WHAT IS NEEDED
Could you write out the data that follows, exactly and in full?

***** WORKING DATA *****

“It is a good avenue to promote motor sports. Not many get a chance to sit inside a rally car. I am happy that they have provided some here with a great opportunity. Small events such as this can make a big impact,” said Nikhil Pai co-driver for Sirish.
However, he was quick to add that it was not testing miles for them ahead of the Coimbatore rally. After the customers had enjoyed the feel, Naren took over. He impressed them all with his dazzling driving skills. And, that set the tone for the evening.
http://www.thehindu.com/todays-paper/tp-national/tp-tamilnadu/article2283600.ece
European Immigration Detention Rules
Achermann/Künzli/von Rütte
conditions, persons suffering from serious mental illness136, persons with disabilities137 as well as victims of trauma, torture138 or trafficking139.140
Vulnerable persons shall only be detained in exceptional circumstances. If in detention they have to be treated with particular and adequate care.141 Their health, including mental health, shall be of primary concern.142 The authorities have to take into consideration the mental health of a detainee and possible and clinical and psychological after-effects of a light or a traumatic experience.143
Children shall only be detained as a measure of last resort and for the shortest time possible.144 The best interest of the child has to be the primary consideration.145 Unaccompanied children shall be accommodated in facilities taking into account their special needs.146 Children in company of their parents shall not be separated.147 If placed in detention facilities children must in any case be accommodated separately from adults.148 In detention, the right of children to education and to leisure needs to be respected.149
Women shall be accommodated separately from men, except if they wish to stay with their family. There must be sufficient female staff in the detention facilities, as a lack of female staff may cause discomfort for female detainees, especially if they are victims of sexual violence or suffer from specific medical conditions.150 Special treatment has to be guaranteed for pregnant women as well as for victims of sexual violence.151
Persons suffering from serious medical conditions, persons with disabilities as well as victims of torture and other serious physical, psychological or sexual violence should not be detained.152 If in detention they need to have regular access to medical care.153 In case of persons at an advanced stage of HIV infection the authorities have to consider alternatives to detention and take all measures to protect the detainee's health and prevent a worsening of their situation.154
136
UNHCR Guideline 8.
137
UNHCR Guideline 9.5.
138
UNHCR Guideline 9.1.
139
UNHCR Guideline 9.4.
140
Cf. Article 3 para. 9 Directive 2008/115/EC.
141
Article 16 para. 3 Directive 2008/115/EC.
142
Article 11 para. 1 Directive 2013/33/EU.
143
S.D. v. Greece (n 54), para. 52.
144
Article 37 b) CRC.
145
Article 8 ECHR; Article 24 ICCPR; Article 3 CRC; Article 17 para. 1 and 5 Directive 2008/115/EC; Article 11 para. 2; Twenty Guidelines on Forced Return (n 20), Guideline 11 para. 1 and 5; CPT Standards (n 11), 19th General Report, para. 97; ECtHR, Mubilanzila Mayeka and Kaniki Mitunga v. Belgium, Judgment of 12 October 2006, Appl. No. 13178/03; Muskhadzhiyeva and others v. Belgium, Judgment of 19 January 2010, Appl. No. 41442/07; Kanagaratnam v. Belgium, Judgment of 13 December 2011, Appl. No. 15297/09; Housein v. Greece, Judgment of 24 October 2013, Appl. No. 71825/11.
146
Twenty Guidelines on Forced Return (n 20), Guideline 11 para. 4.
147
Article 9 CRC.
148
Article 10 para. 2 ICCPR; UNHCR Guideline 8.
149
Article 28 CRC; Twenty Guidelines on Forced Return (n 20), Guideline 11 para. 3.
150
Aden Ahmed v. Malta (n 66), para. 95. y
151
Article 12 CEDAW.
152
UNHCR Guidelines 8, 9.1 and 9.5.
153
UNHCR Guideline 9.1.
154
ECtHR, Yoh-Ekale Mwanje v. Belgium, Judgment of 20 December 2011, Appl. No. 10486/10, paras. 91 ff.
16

*****

RESULT OF THIS EXERCISE
“It is a good avenue to promote motor sports. Not many get a chance to sit inside a rally car. I am happy that they have provided some here with a great opportunity. Small events such as this can make a big impact,” said Nikhil Pai co-driver for Sirish.
However, he was quick to add that it was not testing miles for them ahead of the Coimbatore rally. After the customers had enjoyed the feel, Naren took over. He impressed them all with his dazzling driving skills. And, that set the tone for the evening.
http://www.thehindu.com/todays-paper/tp-national/tp-tamilnadu/article2283600.ece
European Immigration Detention Rules
Achermann/Künzli/von Rütte
conditions, persons suffering from serious mental illness136, persons with disabilities137 as well as victims of trauma, torture138 or trafficking139.140
Vulnerable persons shall only be detained in exceptional circumstances. If in detention they have to be treated with particular and adequate care.141 Their health, including mental health, shall be of primary concern.142 The authorities have to take into consideration the mental health of a detainee and possible and clinical and psychological after-effects of a light or a traumatic experience.143
Children shall only be detained as a measure of last resort and for the shortest time possible.144 The best interest of the child has to be the primary consideration.145 Unaccompanied children shall be accommodated in facilities taking into account their special needs.146 Children in company of their parents shall not be separated.147 If placed in detention facilities children must in any case be accommodated separately from adults.148 In detention, the right of children to education and to leisure needs to be respected.149
Women shall be accommodated separately from men, except if they wish to stay with their family. There must be sufficient female staff in the detention facilities, as a lack of female staff may cause discomfort for female detainees, especially if they are victims of sexual violence or suffer from specific medical conditions.150 Special treatment has to be guaranteed for pregnant women as well as for victims of sexual violence.151
Persons suffering from serious medical conditions, persons with disabilities as well as victims of torture and other serious physical, psychological or sexual violence should not be detained.152 If in detention they need to have regular access to medical care.153 In case of persons at an advanced stage of HIV infection the authorities have to consider alternatives to detention and take all measures to protect the detainee's health and prevent a worsening of their situation.154
136
UNHCR Guideline 8.
137
UNHCR Guideline 9.5.
138
UNHCR Guideline 9.1.
139
UNHCR Guideline 9.4.
140
Cf. Article 3 para. 9 Directive 2008/115/EC.
141
Article 16 para. 3 Directive 2008/115/EC.
142
Article 11 para. 1 Directive 2013/33/EU.
143
S.D. v. Greece (n 54), para. 52.
144
Article 37 b) CRC.
145
Article 8 ECHR; Article 24 ICCPR; Article 3 CRC; Article 17 para. 1 and 5 Directive 2008/115/EC; Article 11 para. 2; Twenty Guidelines on Forced Return (n 20), Guideline 11 para. 1 and 5; CPT Standards (n 11), 19th General Report, para. 97; ECtHR, Mubilanzila Mayeka and Kaniki Mitunga v. Belgium, Judgment of 12 October 2006, Appl. No. 13178/03; Muskhadzhiyeva and others v. Belgium, Judgment of 19 January 2010, Appl. No. 41442/07; Kanagaratnam v. Belgium, Judgment of 13 December 2011, Appl. No. 15297/09; Housein v. Greece, Judgment of 24 October 2013, Appl. No. 71825/11.
146
Twenty Guidelines on Forced Return (n 20), Guideline 11 para. 4.
147
Article 9 CRC.
148
Article 10 para. 2 ICCPR; UNHCR Guideline 8.
149
Article 28 CRC; Twenty Guidelines on Forced Return (n 20), Guideline 11 para. 3.
150
Aden Ahmed v. Malta (n 66), para. 95. y
151
Article 12 CEDAW.
152
UNHCR Guidelines 8, 9.1 and 9.5.
153
UNHCR Guideline 9.1.
154
ECtHR, Yoh-Ekale Mwanje v. Belgium, Judgment of 20 December 2011, Appl. No. 10486/10, paras. 91 ff.
16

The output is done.